== Document text ==
It could be A LOT more clear. The first sentence is, of course, obvious to everyone and probably already known by people searching for help on sapply.
If you have a family of functions that "sort-of" do similar things, the most critical thing to communicate is some clear sense of when to use one or another of the functions. This doc degenerates into unhelpful jibberish instead.
Perhaps a close reading of it would have helped the OP, but there is a unnecessarily high cost in frustration.
>> But if someone prefers iterative solutions, or that's all they know, why can't R
make them just as fast as the vectorised versions?
R is interpreted and dynamically typed, so when you declare a variable, the
interpreter has to do some bookkeeping to figure out the type of the variable,
allocate memory for it and so on.
If you write a loop by hand, the interpreter has to do this bookkeeping once for
each iteration.
If you write your code in vectorised form, the interpreter can sort out the
bookkeeping once and then hand over to the lower-level code (C or Fortran) the
vectorised functions are interpreted in.
This can also be further optimised to take advantage of processor vector instructions, parallel processing etc.
So I'm afraid we can't have our pie and eat it. If we want an interpreted
language with somewhat intuitive notation, then it has to have crappy slow
loops. If we want a language with fast loops we have to rely on C or Fortran and
forget about vectorised notation.
Why can't a JIT solve this? It shouldn't need to do the bookkeeping for every iteration if it has JIT compiled it. A JIT should be able to take advantage of processor vector instructions etc.
However, the R core committers are essentially not only volunteers, but they're all (afaik) academic statisticians. One of the people who made strides in this direction is primarily an computational statistician at Iowa (Luke Tierney / compiler package). Building a high performance runtime/jit is wildly out of their scope of expertise.
In retrospect, and I think many of them would agree, building and maintaining their own runtime was a giant mistake. Yet here we are.
Serious compiler people (Jan Vitek, others) have made strides towards a faster implementation (his in java / fastr IIRC), but it suffers from the same problem as cpython: there are millions of lines of C code in packages or internal functions that have the details of the R interpreter / C interface deeply embedded in them. In fact, there's probably far more "R" code written in C than in R. Undoing this mess is not easy, and probably not possible.
Oh, reading Evaluating the Design of the R Language [1] will shed some more light on why it's hard to make R run fast.
I think, and I'm pretty sure most of R core would agree, that building and maintaining their own runtime _was_ the right thing to do. Otherwise R would have been at mercy of maintainers who were interested in problems other than creating an expressive language for data analysis.
I don't think calling Luke an "agricultural statistician" is at all reflective of his work. Not everything in Iowa is corn, and Luke has been working in computationally intensive statistical methodology and statistical software development for decades.

== Given data ==
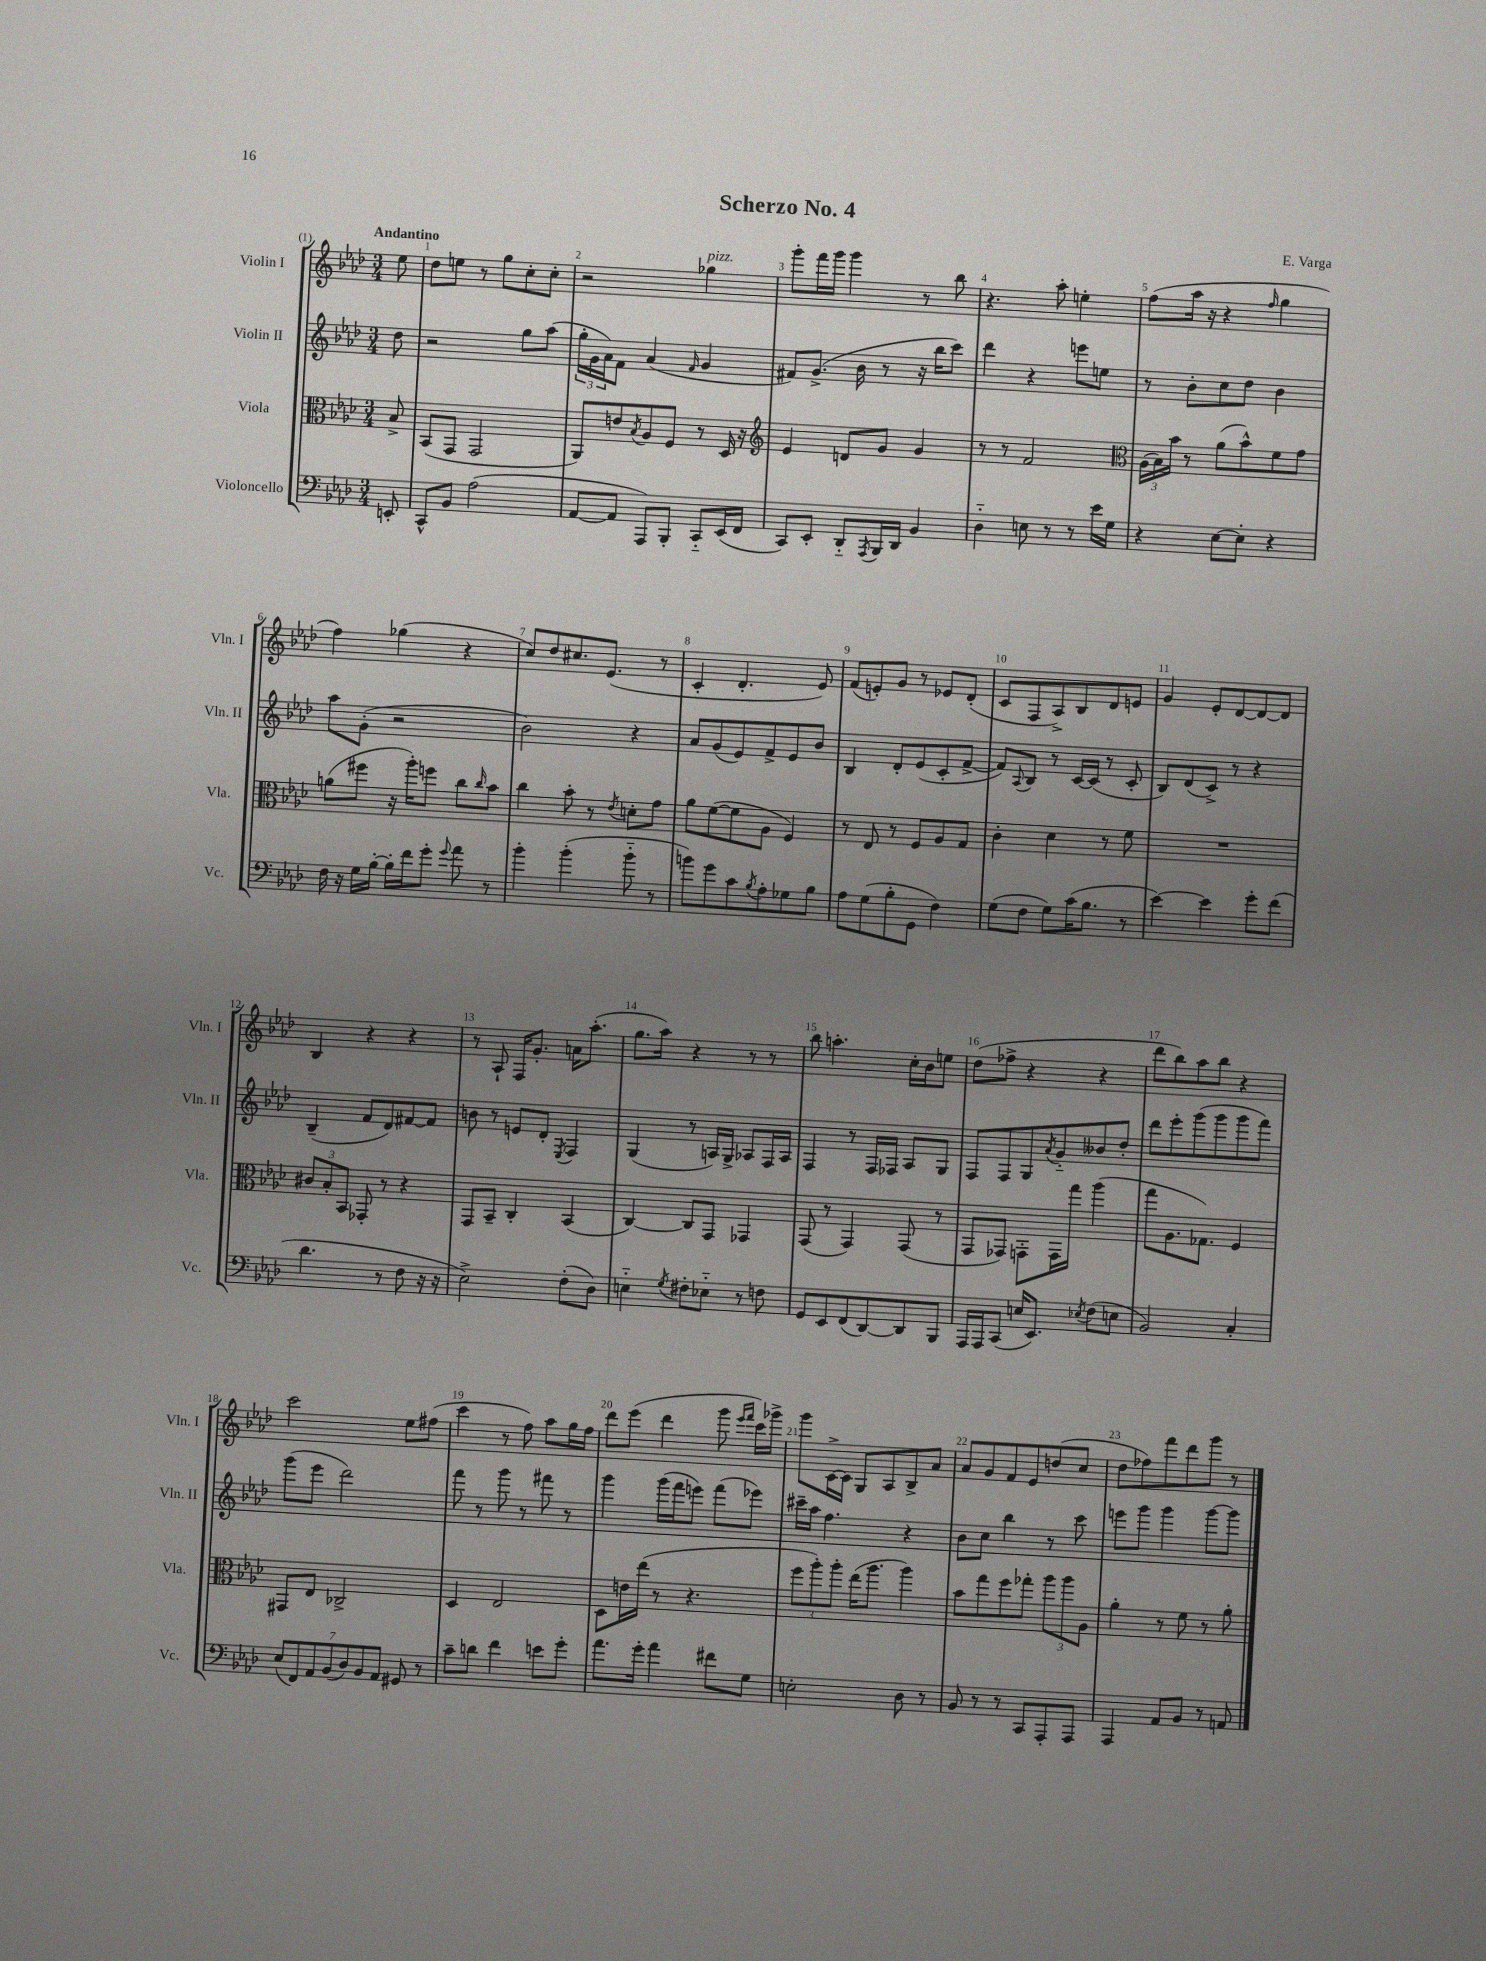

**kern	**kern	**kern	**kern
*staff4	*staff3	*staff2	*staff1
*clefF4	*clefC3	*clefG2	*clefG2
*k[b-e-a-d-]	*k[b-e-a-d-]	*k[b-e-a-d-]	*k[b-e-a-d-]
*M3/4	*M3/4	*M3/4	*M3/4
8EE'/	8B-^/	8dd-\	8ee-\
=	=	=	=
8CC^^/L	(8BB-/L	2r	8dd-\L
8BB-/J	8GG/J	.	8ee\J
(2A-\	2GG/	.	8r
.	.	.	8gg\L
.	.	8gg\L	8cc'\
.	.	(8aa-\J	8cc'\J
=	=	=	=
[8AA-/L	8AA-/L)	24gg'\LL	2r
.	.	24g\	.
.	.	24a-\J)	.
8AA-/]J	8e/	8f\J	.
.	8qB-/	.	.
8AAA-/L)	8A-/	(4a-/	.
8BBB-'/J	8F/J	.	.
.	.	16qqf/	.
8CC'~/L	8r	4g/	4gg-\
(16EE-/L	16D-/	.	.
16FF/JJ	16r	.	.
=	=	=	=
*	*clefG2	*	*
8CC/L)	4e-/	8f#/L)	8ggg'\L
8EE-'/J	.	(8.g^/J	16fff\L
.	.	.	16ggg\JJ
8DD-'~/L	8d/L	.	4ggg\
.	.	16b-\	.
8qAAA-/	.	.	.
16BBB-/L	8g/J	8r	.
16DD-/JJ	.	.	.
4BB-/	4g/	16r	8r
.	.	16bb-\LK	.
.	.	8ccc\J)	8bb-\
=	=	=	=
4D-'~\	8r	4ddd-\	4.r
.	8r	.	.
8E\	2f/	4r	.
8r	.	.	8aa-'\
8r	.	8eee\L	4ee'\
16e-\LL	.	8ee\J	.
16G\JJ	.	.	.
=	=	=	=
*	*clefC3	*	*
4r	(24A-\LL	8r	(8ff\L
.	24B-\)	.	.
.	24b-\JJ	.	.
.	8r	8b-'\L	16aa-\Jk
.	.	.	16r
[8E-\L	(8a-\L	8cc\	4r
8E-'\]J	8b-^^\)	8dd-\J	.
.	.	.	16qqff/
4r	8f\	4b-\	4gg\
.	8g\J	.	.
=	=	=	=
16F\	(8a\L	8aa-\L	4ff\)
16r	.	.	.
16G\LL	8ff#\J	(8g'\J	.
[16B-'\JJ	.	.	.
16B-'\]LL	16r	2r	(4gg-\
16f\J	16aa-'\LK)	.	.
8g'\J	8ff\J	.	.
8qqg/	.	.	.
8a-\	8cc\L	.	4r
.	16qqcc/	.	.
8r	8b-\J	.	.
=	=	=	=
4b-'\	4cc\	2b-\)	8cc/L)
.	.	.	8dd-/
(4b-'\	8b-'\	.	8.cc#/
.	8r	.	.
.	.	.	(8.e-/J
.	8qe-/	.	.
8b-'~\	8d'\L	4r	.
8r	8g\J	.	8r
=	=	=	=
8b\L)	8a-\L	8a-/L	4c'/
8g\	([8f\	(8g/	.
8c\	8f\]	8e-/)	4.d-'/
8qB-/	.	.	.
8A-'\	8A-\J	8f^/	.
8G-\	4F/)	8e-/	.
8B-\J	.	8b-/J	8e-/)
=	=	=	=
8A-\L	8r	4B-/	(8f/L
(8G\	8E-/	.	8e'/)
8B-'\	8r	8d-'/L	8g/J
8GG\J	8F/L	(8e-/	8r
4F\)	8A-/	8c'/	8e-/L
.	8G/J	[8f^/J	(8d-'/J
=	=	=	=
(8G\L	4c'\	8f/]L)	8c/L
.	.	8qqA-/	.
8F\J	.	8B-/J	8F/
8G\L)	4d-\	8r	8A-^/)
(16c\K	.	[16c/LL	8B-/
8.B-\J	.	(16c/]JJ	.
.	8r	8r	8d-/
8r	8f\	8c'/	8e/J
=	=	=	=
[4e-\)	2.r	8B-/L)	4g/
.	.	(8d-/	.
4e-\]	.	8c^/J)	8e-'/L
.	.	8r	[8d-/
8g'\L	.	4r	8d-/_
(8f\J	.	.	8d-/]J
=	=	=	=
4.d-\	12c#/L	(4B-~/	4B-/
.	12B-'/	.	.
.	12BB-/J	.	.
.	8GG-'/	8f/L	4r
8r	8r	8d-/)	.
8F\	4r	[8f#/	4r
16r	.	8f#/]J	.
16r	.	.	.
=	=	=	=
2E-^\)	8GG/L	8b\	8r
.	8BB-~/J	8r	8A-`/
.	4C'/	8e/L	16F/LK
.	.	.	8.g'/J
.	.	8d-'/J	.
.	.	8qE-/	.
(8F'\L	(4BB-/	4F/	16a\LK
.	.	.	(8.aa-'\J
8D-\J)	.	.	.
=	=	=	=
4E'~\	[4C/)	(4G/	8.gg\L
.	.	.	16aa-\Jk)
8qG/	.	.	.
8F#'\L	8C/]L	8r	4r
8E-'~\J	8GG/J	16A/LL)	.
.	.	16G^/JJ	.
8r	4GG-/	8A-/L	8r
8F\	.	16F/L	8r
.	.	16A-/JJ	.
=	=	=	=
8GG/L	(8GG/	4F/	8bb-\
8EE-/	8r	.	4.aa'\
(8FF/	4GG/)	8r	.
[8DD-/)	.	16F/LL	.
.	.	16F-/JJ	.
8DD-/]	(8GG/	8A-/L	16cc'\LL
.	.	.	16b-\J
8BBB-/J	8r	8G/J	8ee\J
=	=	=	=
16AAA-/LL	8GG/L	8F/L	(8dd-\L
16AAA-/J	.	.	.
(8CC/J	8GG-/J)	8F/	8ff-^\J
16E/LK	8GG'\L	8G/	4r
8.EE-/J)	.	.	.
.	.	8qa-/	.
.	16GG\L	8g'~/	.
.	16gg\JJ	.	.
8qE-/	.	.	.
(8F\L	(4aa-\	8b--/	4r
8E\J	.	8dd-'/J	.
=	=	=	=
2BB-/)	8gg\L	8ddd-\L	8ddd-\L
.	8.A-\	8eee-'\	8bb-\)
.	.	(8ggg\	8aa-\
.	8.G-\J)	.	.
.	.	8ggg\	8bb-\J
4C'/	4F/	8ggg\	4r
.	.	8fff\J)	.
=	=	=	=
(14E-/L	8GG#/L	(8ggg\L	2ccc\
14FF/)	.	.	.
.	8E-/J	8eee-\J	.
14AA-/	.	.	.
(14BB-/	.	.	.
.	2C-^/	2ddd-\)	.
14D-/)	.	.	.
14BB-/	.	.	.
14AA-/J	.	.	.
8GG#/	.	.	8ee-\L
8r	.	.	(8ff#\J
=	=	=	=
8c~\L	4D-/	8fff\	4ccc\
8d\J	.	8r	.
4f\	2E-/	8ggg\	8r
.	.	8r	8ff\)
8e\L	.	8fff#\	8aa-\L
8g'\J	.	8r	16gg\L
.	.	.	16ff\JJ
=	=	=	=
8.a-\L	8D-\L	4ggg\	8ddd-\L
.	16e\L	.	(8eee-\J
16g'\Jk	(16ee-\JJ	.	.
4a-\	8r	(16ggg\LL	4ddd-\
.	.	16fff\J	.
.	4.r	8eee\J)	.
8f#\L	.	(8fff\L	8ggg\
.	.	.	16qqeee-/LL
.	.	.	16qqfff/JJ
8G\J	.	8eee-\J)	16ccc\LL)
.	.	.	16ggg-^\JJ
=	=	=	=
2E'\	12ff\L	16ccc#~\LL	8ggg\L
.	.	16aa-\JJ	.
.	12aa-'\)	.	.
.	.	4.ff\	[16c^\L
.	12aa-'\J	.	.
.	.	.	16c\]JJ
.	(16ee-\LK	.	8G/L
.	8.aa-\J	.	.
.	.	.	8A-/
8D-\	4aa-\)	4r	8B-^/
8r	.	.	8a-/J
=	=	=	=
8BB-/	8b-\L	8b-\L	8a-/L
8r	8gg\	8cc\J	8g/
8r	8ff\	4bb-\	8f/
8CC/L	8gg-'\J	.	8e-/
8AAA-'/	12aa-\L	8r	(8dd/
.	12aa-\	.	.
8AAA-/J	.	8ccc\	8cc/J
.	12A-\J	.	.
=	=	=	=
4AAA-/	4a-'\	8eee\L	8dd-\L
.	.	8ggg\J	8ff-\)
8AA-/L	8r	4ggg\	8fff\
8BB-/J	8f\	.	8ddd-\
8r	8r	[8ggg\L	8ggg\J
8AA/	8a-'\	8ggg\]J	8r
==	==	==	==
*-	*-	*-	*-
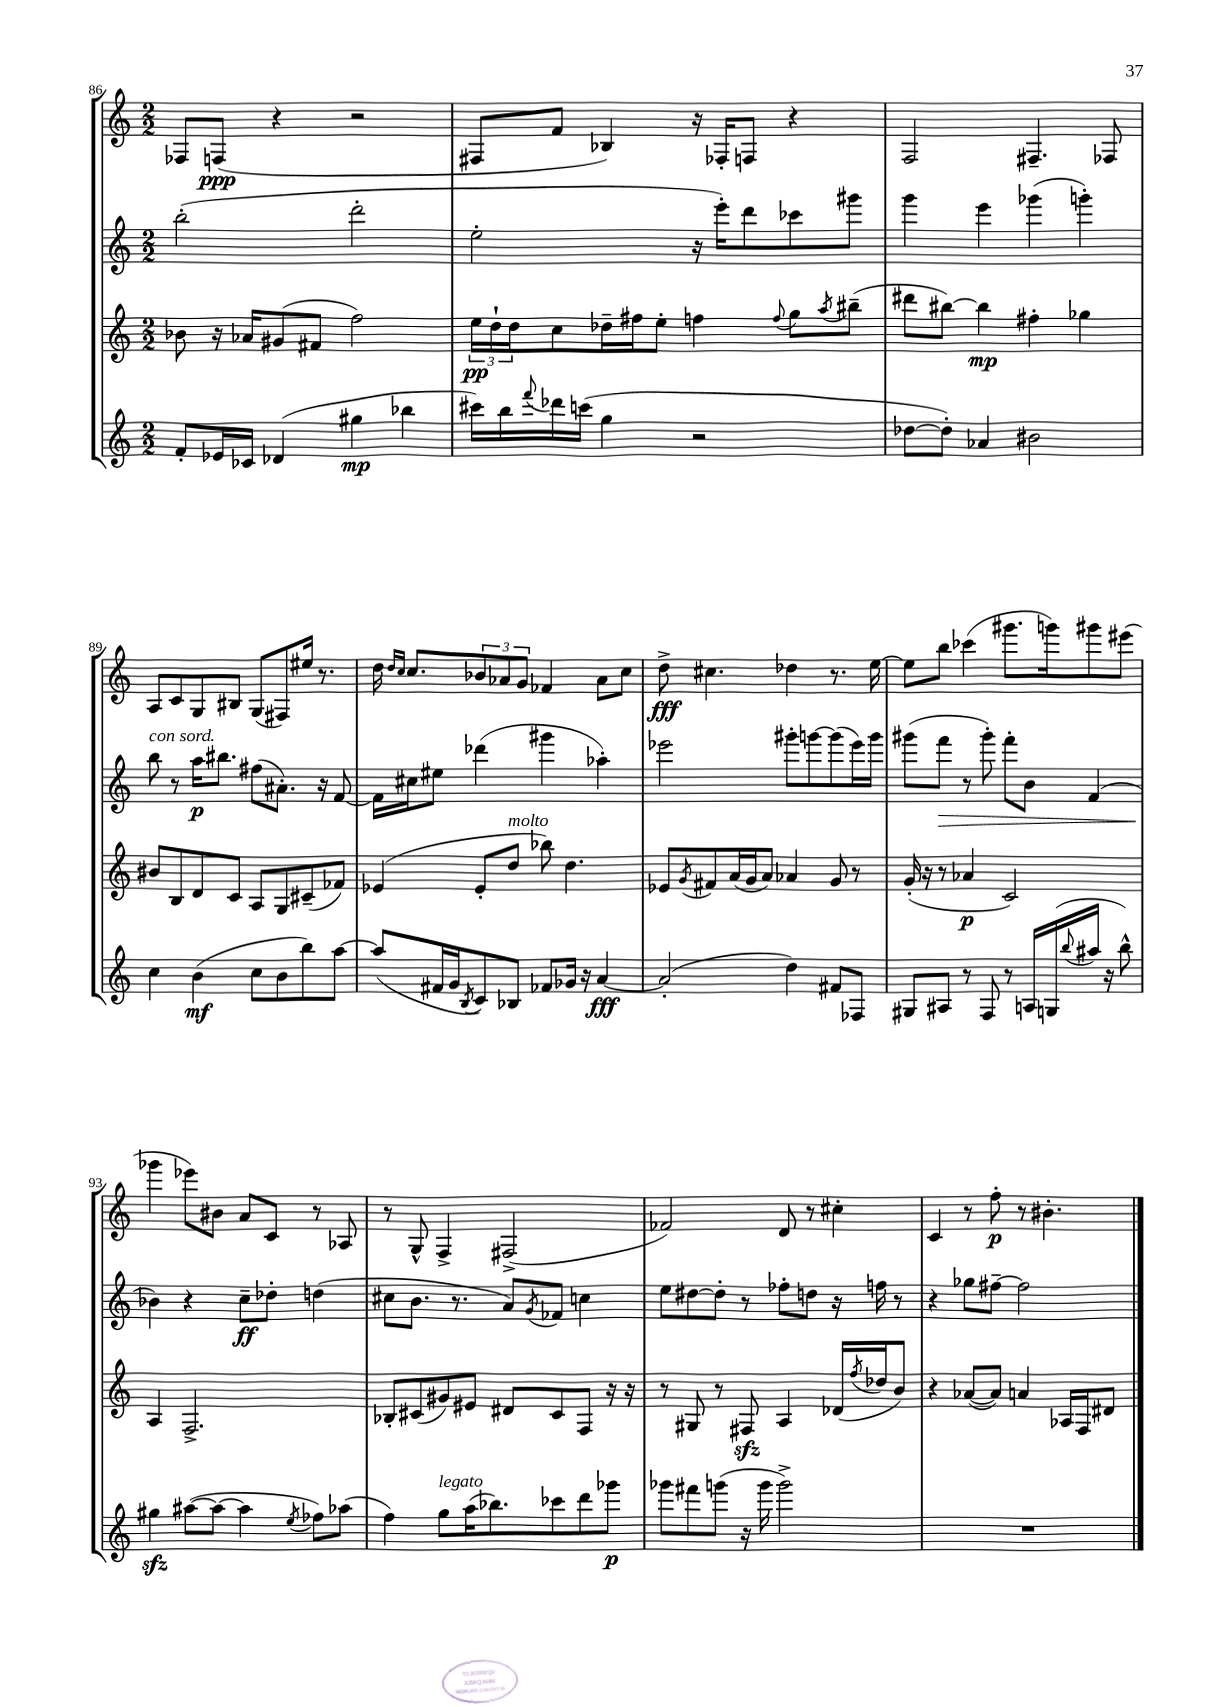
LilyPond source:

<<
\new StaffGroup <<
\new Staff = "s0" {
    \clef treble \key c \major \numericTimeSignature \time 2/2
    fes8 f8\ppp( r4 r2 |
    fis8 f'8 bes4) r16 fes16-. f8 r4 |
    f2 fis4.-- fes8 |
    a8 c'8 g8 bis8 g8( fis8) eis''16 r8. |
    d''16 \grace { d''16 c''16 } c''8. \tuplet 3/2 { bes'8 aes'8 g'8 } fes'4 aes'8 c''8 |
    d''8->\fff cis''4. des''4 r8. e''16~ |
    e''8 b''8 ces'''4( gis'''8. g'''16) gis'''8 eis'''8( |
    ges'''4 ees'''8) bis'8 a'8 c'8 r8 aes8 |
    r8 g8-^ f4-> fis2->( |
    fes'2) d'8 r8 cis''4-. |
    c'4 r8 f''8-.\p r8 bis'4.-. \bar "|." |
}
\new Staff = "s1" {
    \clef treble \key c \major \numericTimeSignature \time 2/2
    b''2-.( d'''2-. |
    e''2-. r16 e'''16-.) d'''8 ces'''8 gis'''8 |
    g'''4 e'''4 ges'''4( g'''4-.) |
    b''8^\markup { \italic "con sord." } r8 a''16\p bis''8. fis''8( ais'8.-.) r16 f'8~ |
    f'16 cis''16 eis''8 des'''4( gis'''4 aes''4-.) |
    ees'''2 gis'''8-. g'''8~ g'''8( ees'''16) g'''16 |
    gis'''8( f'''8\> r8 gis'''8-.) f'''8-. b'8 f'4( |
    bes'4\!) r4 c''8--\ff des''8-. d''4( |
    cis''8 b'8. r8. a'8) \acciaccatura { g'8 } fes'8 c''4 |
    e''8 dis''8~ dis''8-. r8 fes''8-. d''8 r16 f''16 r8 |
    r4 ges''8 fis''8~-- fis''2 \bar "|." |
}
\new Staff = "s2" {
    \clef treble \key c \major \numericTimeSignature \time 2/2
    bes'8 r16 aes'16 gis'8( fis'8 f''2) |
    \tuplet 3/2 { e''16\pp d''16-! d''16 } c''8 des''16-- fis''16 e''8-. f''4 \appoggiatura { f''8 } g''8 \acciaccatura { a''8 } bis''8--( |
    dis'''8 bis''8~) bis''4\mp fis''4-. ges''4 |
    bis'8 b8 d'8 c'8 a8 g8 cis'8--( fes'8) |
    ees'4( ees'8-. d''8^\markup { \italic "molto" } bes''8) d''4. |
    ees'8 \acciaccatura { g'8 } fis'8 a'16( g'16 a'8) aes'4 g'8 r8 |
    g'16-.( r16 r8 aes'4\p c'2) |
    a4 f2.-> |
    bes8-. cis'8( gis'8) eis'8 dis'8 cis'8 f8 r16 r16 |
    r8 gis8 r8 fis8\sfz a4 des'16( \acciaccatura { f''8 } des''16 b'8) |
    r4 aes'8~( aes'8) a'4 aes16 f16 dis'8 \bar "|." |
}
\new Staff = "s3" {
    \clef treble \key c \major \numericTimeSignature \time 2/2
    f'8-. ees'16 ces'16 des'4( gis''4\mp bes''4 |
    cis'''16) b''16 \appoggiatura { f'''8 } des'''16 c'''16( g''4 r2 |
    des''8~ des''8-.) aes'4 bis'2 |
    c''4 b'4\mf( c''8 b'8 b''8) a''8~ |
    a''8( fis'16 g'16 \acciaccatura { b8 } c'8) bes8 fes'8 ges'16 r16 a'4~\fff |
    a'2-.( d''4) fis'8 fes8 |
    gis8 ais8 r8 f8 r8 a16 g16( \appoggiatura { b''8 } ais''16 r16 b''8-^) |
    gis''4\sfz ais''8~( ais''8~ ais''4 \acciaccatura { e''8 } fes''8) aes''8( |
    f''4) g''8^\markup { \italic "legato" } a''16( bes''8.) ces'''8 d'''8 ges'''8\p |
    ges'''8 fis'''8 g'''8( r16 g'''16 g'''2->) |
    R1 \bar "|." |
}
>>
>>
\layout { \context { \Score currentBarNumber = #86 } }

== Set task ==
Copy out the stretch of the R performance thread above from "Oh, reading Evaluating" through "for data analysis.".

== Answer to the exercise ==
Oh, reading Evaluating the Design of the R Language [1] will shed some more light on why it's hard to make R run fast.
I think, and I'm pretty sure most of R core would agree, that building and maintaining their own runtime _was_ the right thing to do. Otherwise R would have been at mercy of maintainers who were interested in problems other than creating an expressive language for data analysis.